Une nouveauté introduite en 2021 et confirmée en 2022 est celle de la réorganisation des actions du BOP 104 qui a entrainé une nouvelle répartition des compétences au sein de la DGEF. Ainsi, l’action 15 « intégration des réfugiés », finance désormais les centres d’hébergement spécifiques pour les BPI (principalement les CPH) ainsi que quelques actions particulières à destination des BPI, mais les actions d’intégration sont désormais majoritairement financés par l’action 12 « accueil et accompagnement des étrangers primo-arrivants » avec le maintien d’une attention particulière portée à l’intégration des BPI, mais une mixité du public bénéficiaire, entre BPI et étrangers primo-arrivants « de droit commun », qui tend à être encouragée. Ainsi, la Direction de l’intégration et de l’accès à la nationalité (DIAN) a repris en main le pilotage de la politique d’intégration dans son ensemble, qu’elle s’adresse aux BPI ou aux autres personnes primo-arrivantes (alors qu’auparavant la direction de l’asile supervisait la politique d’intégration des BPI).

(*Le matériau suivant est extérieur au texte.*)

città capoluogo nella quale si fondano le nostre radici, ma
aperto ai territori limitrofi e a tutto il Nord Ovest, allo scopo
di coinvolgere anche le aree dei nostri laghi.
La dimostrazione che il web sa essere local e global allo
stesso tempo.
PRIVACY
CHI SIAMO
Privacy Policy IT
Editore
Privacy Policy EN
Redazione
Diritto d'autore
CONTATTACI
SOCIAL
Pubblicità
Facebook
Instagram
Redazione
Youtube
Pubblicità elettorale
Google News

Les crédits de l’action 12 sont déconcentrés pour leur majorité et sont donc à la main des préfets qui sont invités à passer des appels à projets régionaux ou départementaux, à conventionner de gré à gré avec des acteurs connus ou répondant à des priorités de politique publique, ou encore à passer des marchés publics.

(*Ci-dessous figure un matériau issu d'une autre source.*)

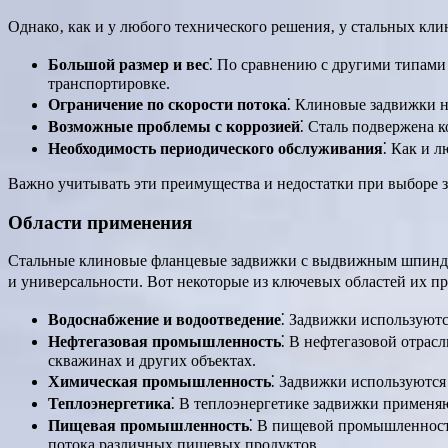
Однако‚ как и у любого технического решения‚ у стальных к
Большой размер и вес
⁚ По сравнению с другими типами
транспортировке.
Ограничение по скорости потока
⁚ Клиновые задвижки н
Возможные проблемы с коррозией
⁚ Сталь подвержена 
Необходимость периодического обслуживания
⁚ Как и 
Важно учитывать эти преимущества и недостатки при выборе 
Области применения
Стальные клиновые фланцевые задвижки с выдвижным шпиндел
и универсальности. Вот некоторые из ключевых областей их п
Водоснабжение и водоотведение
⁚ Задвижки используютс
Нефтегазовая промышленность
⁚ В нефтегазовой отрас
скважинах и других объектах.
Химическая промышленность
⁚ Задвижки используются
Теплоэнергетика
⁚ В теплоэнергетике задвижки применяю
Пищевая промышленность
⁚ В пищевой промышленности
потока различных пищевых продуктов.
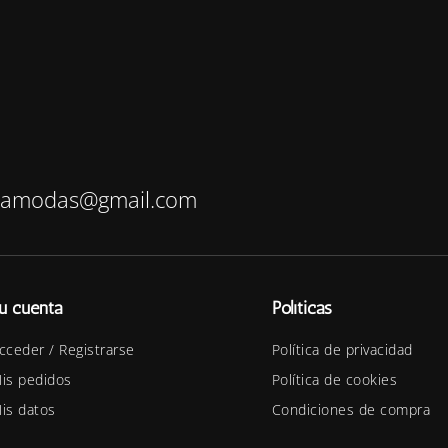
bamodas@gmail.com
u cuenta
Políticas
cceder / Registrarse
Política de privacidad
is pedidos
Política de cookies
is datos
Condiciones de compra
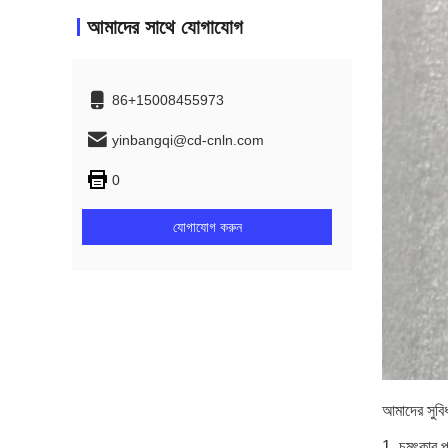
আমাদের সাথে যোগাযোগ
86+15008455973
yinbangqi@cd-cnln.com
0
যোগাযোগ করুন
আমাদের সুবি
1. চমৎকার প্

La circulaire souligne 5 « axes d’intervention » que les préfets sont invités à prioriser :

  • L’intégration par l’emploi est présentée comme une « priorité absolue »: mobilisation du service public de l’emploi, a minima 60% des crédits doivent être consacrés à l’accompagnement vers l’emploi, l’accompagnement global ou de français à visée professionnelle. Il est aussi précisé que les « difficultés périphériques » telles que l’accès aux droits, la santé ou la mobilité doivent être traitées, et les préfets sont invités à délivrer et renouveler les titres de séjour dans les « délais requis » pour éviter les ruptures de parcours.
  • Une attention particulière doit être apportée à l’intégration des bénéficiaires de la protection internationale (avec le soutien à des projets « structurants », en articulation avec le déploiement progressif du programme AGIR) et aux femmes étrangères dont l’accès au marché du travail est moindre que celui des hommes étrangers (des actions d’allers vers ainsi que des actions pour la garde d’enfants, en lien avec les collectivités territoriales, sont encouragées)

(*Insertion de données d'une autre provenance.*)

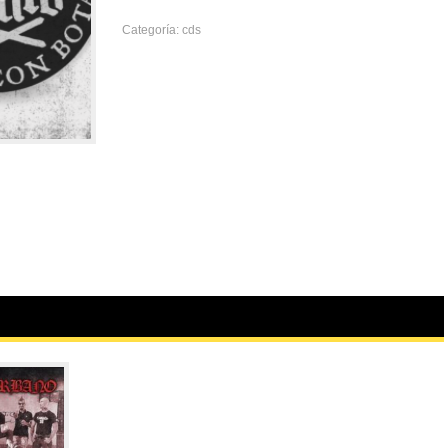
Categoría:
cds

  • Le rôle de la société civile doit être soutenu : avec des programmes de service civique pour les personnes étrangères (Volont’R), de parrainage ou de mentorat. La participation des personnes accompagnées est encouragée
  • Le déploiement des « territoires d’intégration » avec les collectivités territoriales doit être approfondi : il est demandé aux préfets de dédier 15% des crédits qui leur sont délégués à ces démarches de contractualisation avec les collectivités territoriales
  • S’agissant de la gouvernance, elle est décrite comme « interministérielle par essence » et il est demandé aux préfets d’assurer une coordination efficace de l’action des services et opérateurs de l’Etat ainsi qu’un partenariat fort avec les collectivités locales, les entreprises et les associations. Des coordinateurs intégration doivent être nommés et des comités de pilotage réguliers organisés.

Les pages 13 à 26 de l’annexe détaillent les différentes actions susceptibles d’être financées via les crédits déconcentrés et qui pourront donc faire l’objet d’appels à projet au niveau régional ou départemental. Les thématiques abordées sont les suivantes : l’emploi, l’accès aux droits, le vivre ensemble et l’appropriation des valeurs et principes de la République, l’accompagnement global des BPI (avec une distinction entre les départements concernés par le déploiement d’AGIR en 2022, sur lesquels les actions d’accompagnement sur les volets emploi et logement pour les BPI ont vocation à prendre fin, et les autres), et enfin l’apprentissage linguistique.